A Beginner’s Guide to Planning a Home Extension

Brits inhabit some of the smallest houses in Europe, according to a study by the University of Cambridge. It’s no wonder that home extensions are so popular – there’s noise and construction for a few months, but it’s a small price to continue living in a much-loved home, remain in the neighbourhood, and have minimal life upheaval.

In light of the UK housing crisis, many are choosing to remain in their current homes, possibly adding extensions for new generations of the family to live in. As with any home renovation, it takes some serious thought and budgeting.
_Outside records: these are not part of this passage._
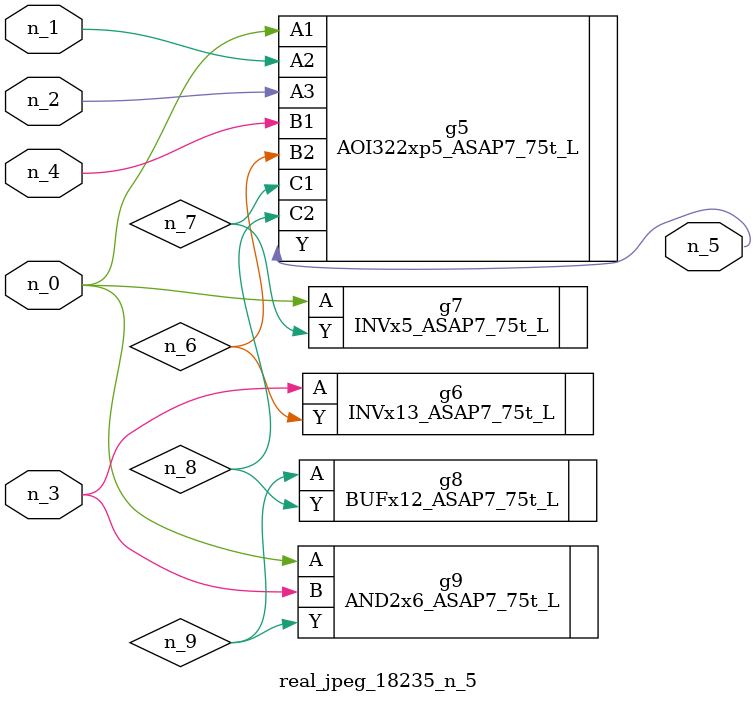
<source format=v>
module real_jpeg_18235_n_5 (n_4, n_0, n_1, n_2, n_3, n_5);

input n_4;
input n_0;
input n_1;
input n_2;
input n_3;

output n_5;

wire n_8;
wire n_6;
wire n_7;
wire n_9;

AOI322xp5_ASAP7_75t_L g5 ( 
.A1(n_0),
.A2(n_1),
.A3(n_2),
.B1(n_4),
.B2(n_6),
.C1(n_7),
.C2(n_8),
.Y(n_5)
);

INVx5_ASAP7_75t_L g7 ( 
.A(n_0),
.Y(n_7)
);

AND2x6_ASAP7_75t_L g9 ( 
.A(n_0),
.B(n_3),
.Y(n_9)
);

INVx13_ASAP7_75t_L g6 ( 
.A(n_3),
.Y(n_6)
);

BUFx12_ASAP7_75t_L g8 ( 
.A(n_9),
.Y(n_8)
);


endmodule
</source>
beginner’s guide to planning a home extension

What Are You Extending?

Is it a case that you find one room lacks adequate space to work effectively, or do you need an additional room as a bedroom or study? This will inform the type of extension you have. An extension designed to add space to a room, such as the kitchen or living room, is best added at the back of the house into the garden. By contrast, if you need to add an extra room you may find an underground extension works best, and these can be very versatile as they effectively add a store to your property which can serve as a living room, study, or bedroom and bathroom.

How Will You Design It?

Adding onto an existing building means you don’t just question the practical uses or hindrances’ on the both, there’s the question of aesthetics. A conservatory is a popular type of extension, but they don’t work for every property – ask an estate agent for their opinion. If your home is a fairly recent build, it should be easy to find the bricks and mortar to match the rest of the house style without looking garish or makeshift. Comparatively, it is difficult to design an extension on an older build. “Pure white rendered extensions work well on period buildings,” advises architect Guy Morgan-Harris, as a simple, clean, and glassy design complements any existing features.

Will It Add Value?

One big consideration for many homeowners looking to the future is maximising the value of their property when it is time to sell. The maths dictates that you need to add on at least the value of what you have spent, which is why it is so important to ask for professional opinions before you begin building.

Fortunately, the majority of home extensions do add quite a bit of value – especially for an extra room, adding approximately 150 – 200% value to your home. Additionally, if your extension has any eco-friendly features, such as double glazing or solar panels, it is more likely to appeal to new buyers and sell for above the asking price.